Bolognese sauce originates from Italian cuisine. Bologna, a city in northern Italy, created this pasta dish known as ragù alla Bolognese, as a way to add meat, and minced vegetables to a tomato based sauce. You will notice that Bolognese sauce is a lot thicker than traditional marinara, or your average tomato sauce. This thickness can be attributed to the addition on minced celery, carrots, onions, ground meat, and milk. The pairing of these ingredients allow for a savory flavor with a hint of sweetness from the carrots and tomatoes.
Ingredients for Vegan Bolognese Sauce
- Plant-based meat alternative (I used Impossible Burger)
- San Marzano canned tomatoes
- Onions
- Carrot, celery, garlic
- Vegetable Broth
- Spices
What are the classic ingredients in an Italian Bolognese sauce?
You will see in a traditional, Italian Bolognese sauce, they use whole milk, as well as white wine, with vegetable broth. They also traditionally use ground pork in this dish. However, I don’t eat pork for religious reasons, and I don’t typically purchase whole milk or wine, so I just didn’t find it worth it to purchase it, just to cook for one dish. If you are worried about using alcohol in this dish, know that the alcohol does cook out of the dish, so you are welcome to use it if you want an authentic feel to this dish. Nevertheless, the dish tasted great without some of these items.
How to store this Vegan Bolognese Sauce?
When I’ve made this, it kept well in the refrigerator for 5 days. This sauce can also be frozen for up to 2-3 months, just remember to label the date you cooked it. To re-heat it, you can let it thaw in the refrigerator, and then cook it on the stove top or microwave. If you need to thin it out, you can always add vegetable broth to your desired thinness.
Did you make this recipe?
Vegan Bolognese Sauce
Ingredients
- 28 oz Cento, San Marzano Pureed Tomatoes, canned
- 4 tbsp tomato paste
- 4 cups Low sodium Vegetable Broth
- 4 Impossible burger patties, or 16 oz of preferred meat alternative
- 1 large carrot, shredded, or pulsed in the food processor
- 1 small yellow onion, shredded, or pulsed in the food processor
- 1 large celery stalk, shredded, or pulsed in the food processor
- 3 garlic cloves, minced
- 1 tsp oregano, dried
- 1 tsp basil, dried
- 1/2 tsp salt
- 1 tsp garlic powder
- 1 tsp onion powder
- 1 bay leaf
- *optional, 1/2 tsp red pepper flakes
- black pepper to taste
Instructions
- In a food processor, pulse onion, carrot, and celery into shredded pieces, not puree. If you don't have a food processor you can shred each vegetable.
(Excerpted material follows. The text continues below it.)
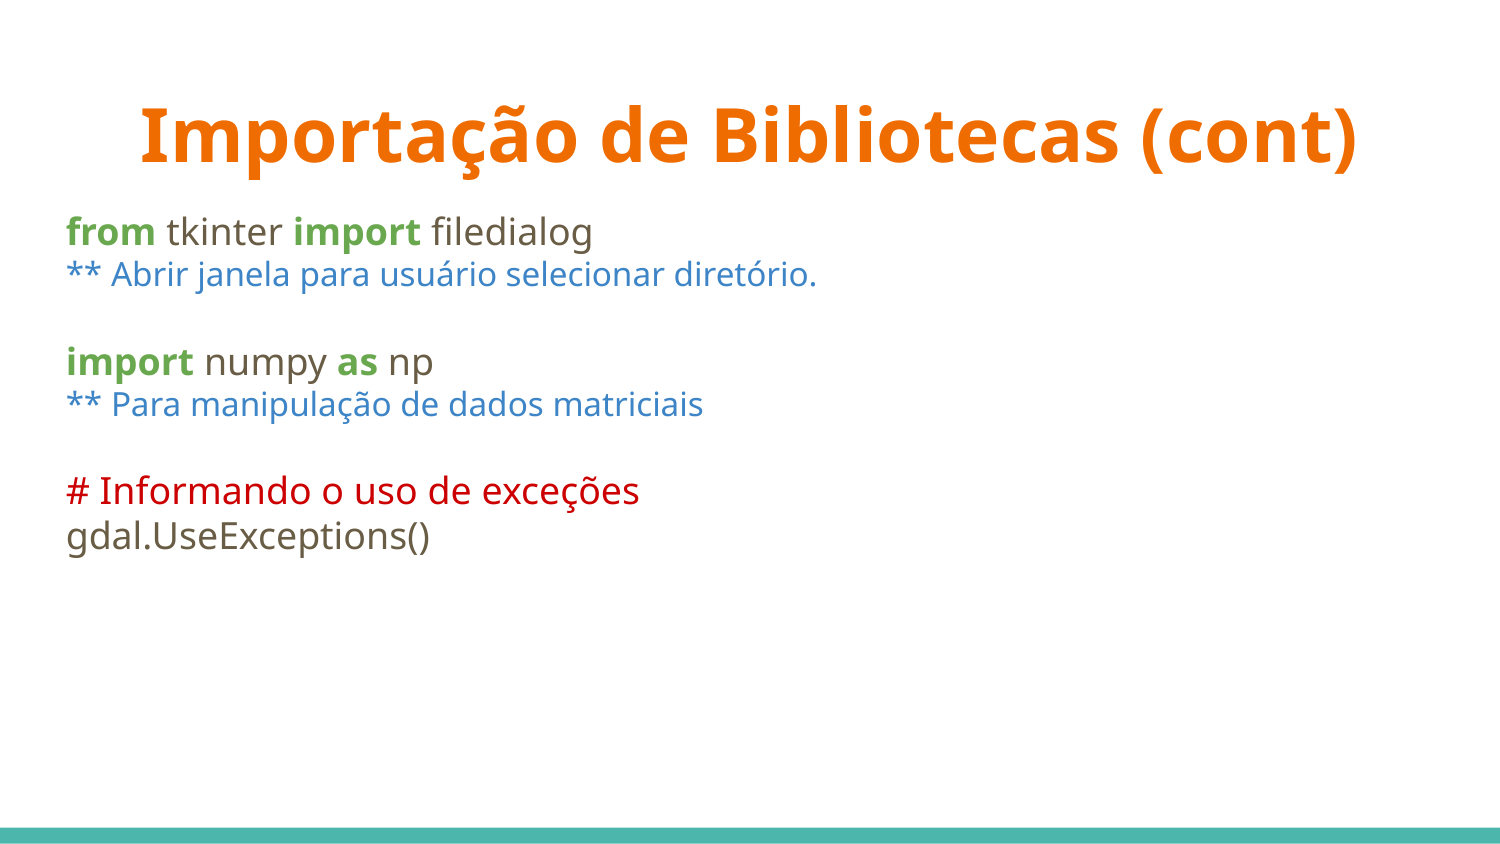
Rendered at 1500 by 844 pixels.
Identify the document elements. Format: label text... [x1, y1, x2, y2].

title Importação de Bibliotecas (cont) [51, 72, 1449, 189]
list from tkinter import filedialog ** Abrir janela para usuário selecionar diretório. import numpy as np ** Para manipulação de dados matriciais # Informando o uso de exceções gdal.UseExceptions() [51, 207, 1449, 818]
- In a large pot, warm the olive oil on medium heat. Then cook impossible burgers until browned. Break up the pieces into ground bits.
- Add the onion, carrot, and celery mixture, and cook until fragrant. Then add tomato puree, broth, salt, and spices. Stir and bring to a boil, then reduce heat, and simmer for 10 minutes.
- Serve with cooked pasta. I used thick, Pappardelle noodles.